Step 2: Fetch in parallel
Process URLs using WebFetch. Use parallel tool calls — fetch up to 5 URLs simultaneously to maximize speed. Report progress after each batch.
Step 3: Compile results
Build a results table. Group into:
- Successful — all key fields extracted
- Partial — some fields missing (still include in output)
- Failed — non-product page or fetch error
Step 4: Present results
Show a summary table in markdown with all successful + partial results. Flag any issues:
- "Price not found" for trade/dealer sites
- "Dimensions not found" if missing
- "Failed to fetch" for errors
Step 5: Ask about output format
Ask the user: "Where should I save this?" Options:
- Master Google Sheet — append rows to the shared product library. Ask for spreadsheet ID if not already known.
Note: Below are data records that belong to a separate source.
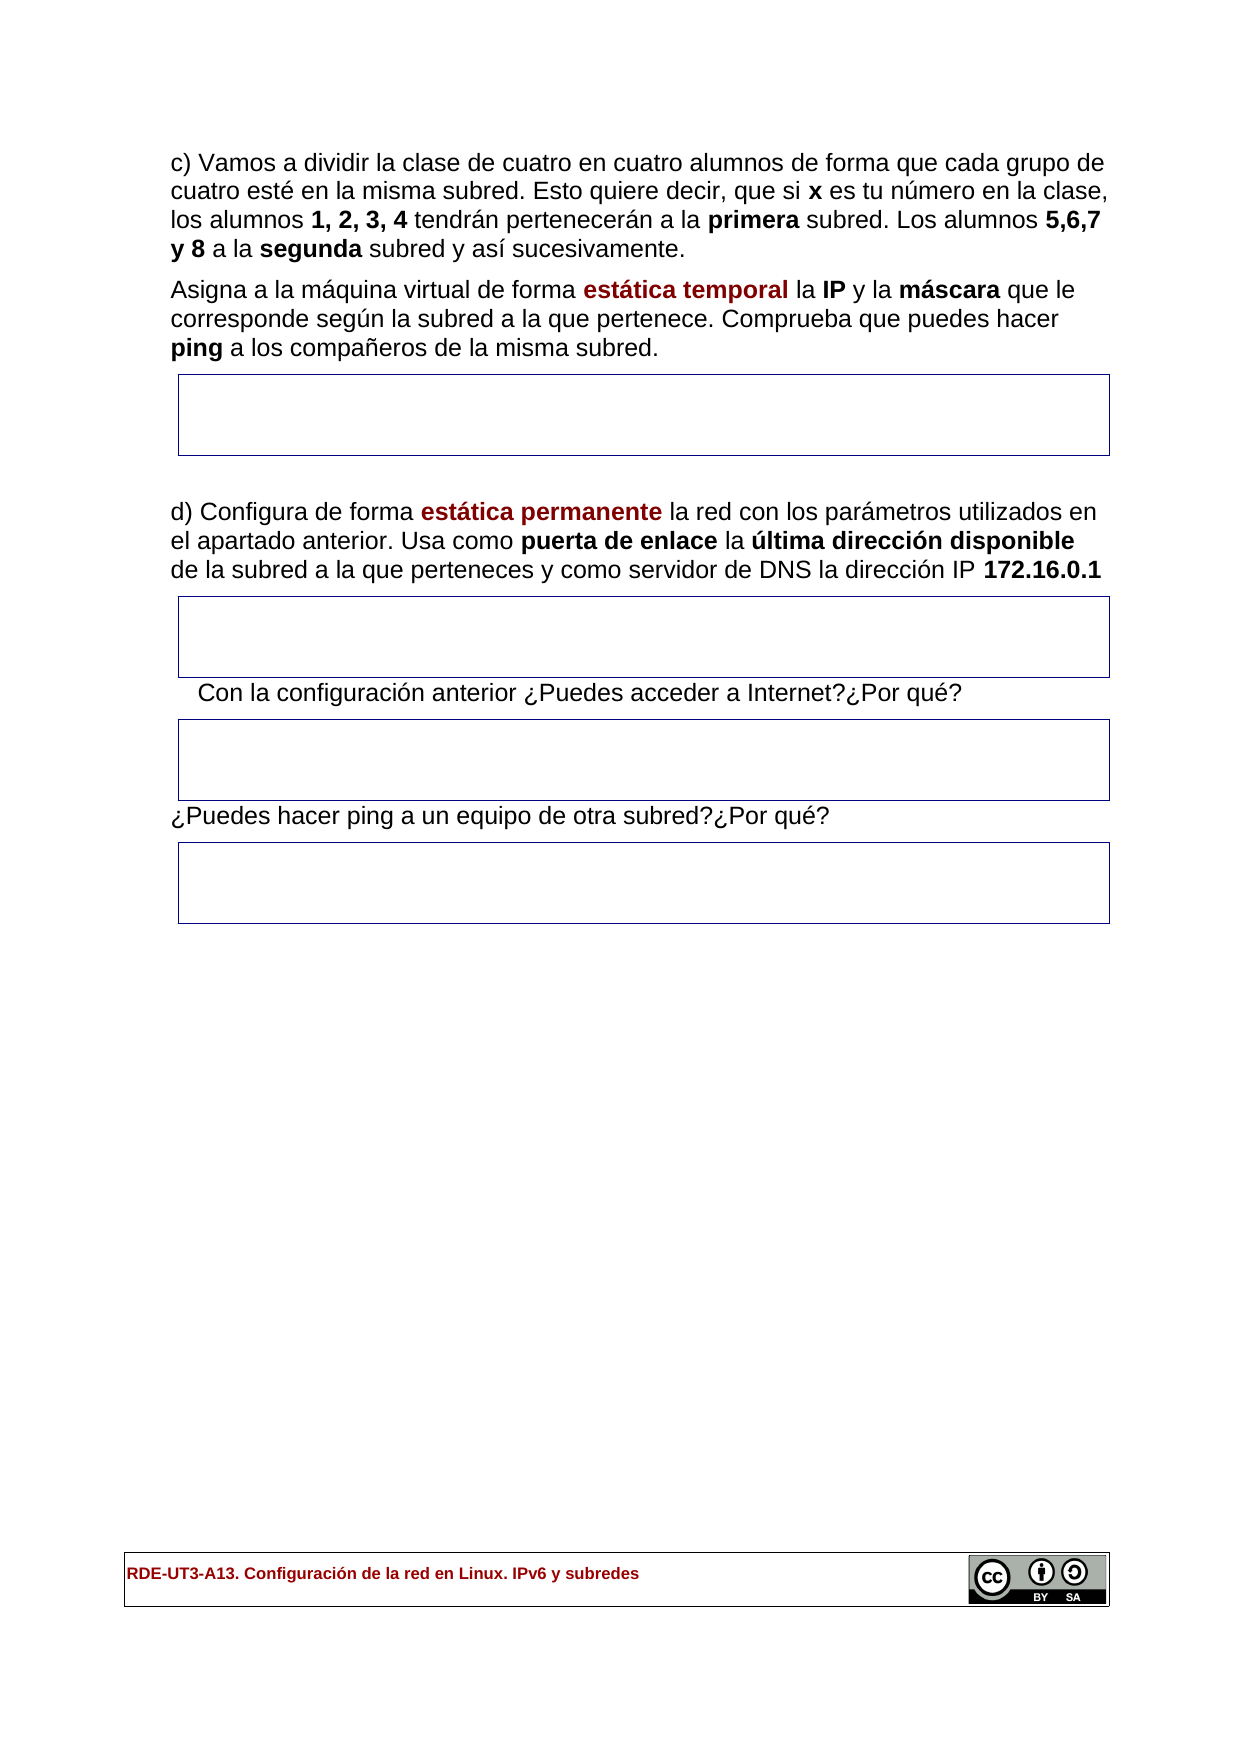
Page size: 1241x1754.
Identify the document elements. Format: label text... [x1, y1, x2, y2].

table_header [179, 720, 1109, 800]
text d) Configura de forma estática permanente la red con los parámetros utilizados en el apartado anterior. Usa como puerta de enlace la última dirección disponible de la subred a la que perteneces y como servidor de DNS la dirección IP 172.16.0.1 [170, 497, 1109, 583]
table_header [179, 375, 1109, 455]
text Con la configuración anterior ¿Puedes acceder a Internet?¿Por qué? [123, 678, 1109, 706]
text ¿Puedes hacer ping a un equipo de otra subred?¿Por qué? [170, 801, 1109, 829]
table_header [179, 597, 1109, 677]
text c) Vamos a dividir la clase de cuatro en cuatro alumnos de forma que cada grupo de cuatro esté en la misma subred. Esto quiere decir, que si x es tu número en la clase, los alumnos 1, 2, 3, 4 tendrán pertenecerán a la primera subred. Los alumnos 5,6,7 y 8 a la segunda subred y así sucesivamente. [170, 148, 1109, 263]
text Asigna a la máquina virtual de forma estática temporal la IP y la máscara que le corresponde según la subred a la que pertenece. Comprueba que puedes hacer ping a los compañeros de la misma subred. [170, 275, 1109, 361]
picture [968, 1555, 1107, 1604]
table_header [179, 843, 1109, 923]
- Local CSV — save to a specified path (default:
)./ffe-fetch-YYYY-MM-DD.csv - Just the table — leave as markdown in the conversation
Step 6: Save
Write the output in the chosen format using the 33-column master schema. For Google Sheets, use
mcp__google-sheets__update_cells to append rows. Set Clipped At to current timestamp and Source to bulk-fetch.
CSV Format
When saving to CSV, use the CSV header from
../../schema/product-schema.md.
Edge Cases
- Redirects or blocked pages: Note the URL as failed, move on
- Multiple products on one page: Extract only the primary/featured product
- Non-English pages: Extract data as-is, note the language. The cleanup skill handles translation.
- Vendor sites requiring login: Will likely fail — note as "Login required" and move on
- Duplicate URLs in input: Skip duplicates, note them
Error Reporting
After the batch completes, always report:
Fetched: X/Y successful, Z partial, W failed
List any failed URLs with the reason.